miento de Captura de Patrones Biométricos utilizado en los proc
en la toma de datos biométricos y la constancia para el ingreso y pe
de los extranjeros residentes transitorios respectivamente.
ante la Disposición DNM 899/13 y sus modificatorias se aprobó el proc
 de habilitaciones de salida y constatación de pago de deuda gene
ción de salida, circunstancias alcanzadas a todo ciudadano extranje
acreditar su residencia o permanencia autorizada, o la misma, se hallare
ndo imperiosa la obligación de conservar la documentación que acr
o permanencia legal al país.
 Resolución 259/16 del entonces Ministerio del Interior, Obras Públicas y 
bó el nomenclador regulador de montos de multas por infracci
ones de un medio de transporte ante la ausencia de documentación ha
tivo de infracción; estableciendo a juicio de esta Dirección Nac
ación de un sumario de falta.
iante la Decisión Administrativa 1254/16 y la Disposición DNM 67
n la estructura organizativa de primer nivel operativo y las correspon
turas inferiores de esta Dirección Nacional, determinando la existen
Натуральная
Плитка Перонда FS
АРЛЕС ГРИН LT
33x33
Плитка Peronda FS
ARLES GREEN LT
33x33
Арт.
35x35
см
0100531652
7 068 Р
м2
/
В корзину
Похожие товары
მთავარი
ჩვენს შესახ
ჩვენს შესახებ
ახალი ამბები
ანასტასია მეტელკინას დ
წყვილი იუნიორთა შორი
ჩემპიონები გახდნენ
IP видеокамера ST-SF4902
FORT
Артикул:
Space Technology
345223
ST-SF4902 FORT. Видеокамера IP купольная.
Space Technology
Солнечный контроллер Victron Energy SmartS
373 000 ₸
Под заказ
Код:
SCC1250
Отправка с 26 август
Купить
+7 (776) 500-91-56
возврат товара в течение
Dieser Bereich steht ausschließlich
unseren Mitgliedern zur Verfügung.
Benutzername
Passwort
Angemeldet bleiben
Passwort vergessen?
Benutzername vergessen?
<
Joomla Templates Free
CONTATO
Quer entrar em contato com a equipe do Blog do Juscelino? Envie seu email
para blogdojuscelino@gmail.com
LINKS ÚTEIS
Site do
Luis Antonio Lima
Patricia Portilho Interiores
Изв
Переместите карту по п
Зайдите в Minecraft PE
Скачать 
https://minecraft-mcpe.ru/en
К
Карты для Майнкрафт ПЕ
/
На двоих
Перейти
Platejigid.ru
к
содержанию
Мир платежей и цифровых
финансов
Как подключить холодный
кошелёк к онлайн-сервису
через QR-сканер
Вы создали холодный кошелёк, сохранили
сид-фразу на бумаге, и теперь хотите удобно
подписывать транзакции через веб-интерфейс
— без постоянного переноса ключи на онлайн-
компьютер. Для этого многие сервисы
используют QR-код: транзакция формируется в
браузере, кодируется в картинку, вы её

══════

ASSIGNMENT
Lay out every line of text in the rows above as a JSON list of strings, one string per line, leaving out blank lines.

RESPONSE BELOW
[
  "miento de Captura de Patrones Biométricos utilizado en los proc",
  "en la toma de datos biométricos y la constancia para el ingreso y pe",
  "de los extranjeros residentes transitorios respectivamente.",
  "ante la Disposición DNM 899/13 y sus modificatorias se aprobó el proc",
  " de habilitaciones de salida y constatación de pago de deuda gene",
  "ción de salida, circunstancias alcanzadas a todo ciudadano extranje",
  "acreditar su residencia o permanencia autorizada, o la misma, se hallare",
  "ndo imperiosa la obligación de conservar la documentación que acr",
  "o permanencia legal al país.",
  " Resolución 259/16 del entonces Ministerio del Interior, Obras Públicas y ",
  "bó el nomenclador regulador de montos de multas por infracci",
  "ones de un medio de transporte ante la ausencia de documentación ha",
  "tivo de infracción; estableciendo a juicio de esta Dirección Nac",
  "ación de un sumario de falta.",
  "iante la Decisión Administrativa 1254/16 y la Disposición DNM 67",
  "n la estructura organizativa de primer nivel operativo y las correspon",
  "turas inferiores de esta Dirección Nacional, determinando la existen",
  "Натуральная",
  "Плитка Перонда FS",
  "АРЛЕС ГРИН LT",
  "33x33",
  "Плитка Peronda FS",
  "ARLES GREEN LT",
  "33x33",
  "Арт.",
  "35x35",
  "см",
  "0100531652",
  "7 068 Р",
  "м2",
  "/",
  "В корзину",
  "Похожие товары",
  "მთავარი",
  "ჩვენს შესახ",
  "ჩვენს შესახებ",
  "ახალი ამბები",
  "ანასტასია მეტელკინას დ",
  "წყვილი იუნიორთა შორი",
  "ჩემპიონები გახდნენ",
  "IP видеокамера ST-SF4902",
  "FORT",
  "Артикул:",
  "Space Technology",
  "345223",
  "ST-SF4902 FORT. Видеокамера IP купольная.",
  "Space Technology",
  "Солнечный контроллер Victron Energy SmartS",
  "373 000 ₸",
  "Под заказ",
  "Код:",
  "SCC1250",
  "Отправка с 26 август",
  "Купить",
  "+7 (776) 500-91-56",
  "возврат товара в течение",
  "Dieser Bereich steht ausschließlich",
  "unseren Mitgliedern zur Verfügung.",
  "Benutzername",
  "Passwort",
  "Angemeldet bleiben",
  "Passwort vergessen?",
  "Benutzername vergessen?",
  "<",
  "Joomla Templates Free",
  "CONTATO",
  "Quer entrar em contato com a equipe do Blog do Juscelino? Envie seu email",
  "para blogdojuscelino@gmail.com",
  "LINKS ÚTEIS",
  "Site do",
  "Luis Antonio Lima",
  "Patricia Portilho Interiores",
  "Изв",
  "Переместите карту по п",
  "Зайдите в Minecraft PE",
  "Скачать ",
  "https://minecraft-mcpe.ru/en",
  "К",
  "Карты для Майнкрафт ПЕ",
  "/",
  "На двоих",
  "Перейти",
  "Platejigid.ru",
  "к",
  "содержанию",
  "Мир платежей и цифровых",
  "финансов",
  "Как подключить холодный",
  "кошелёк к онлайн-сервису",
  "через QR-сканер",
  "Вы создали холодный кошелёк, сохранили",
  "сид-фразу на бумаге, и теперь хотите удобно",
  "подписывать транзакции через веб-интерфейс",
  "— без постоянного переноса ключи на онлайн-",
  "компьютер. Для этого многие сервисы",
  "используют QR-код: транзакция формируется в",
  "браузере, кодируется в картинку, вы её"
]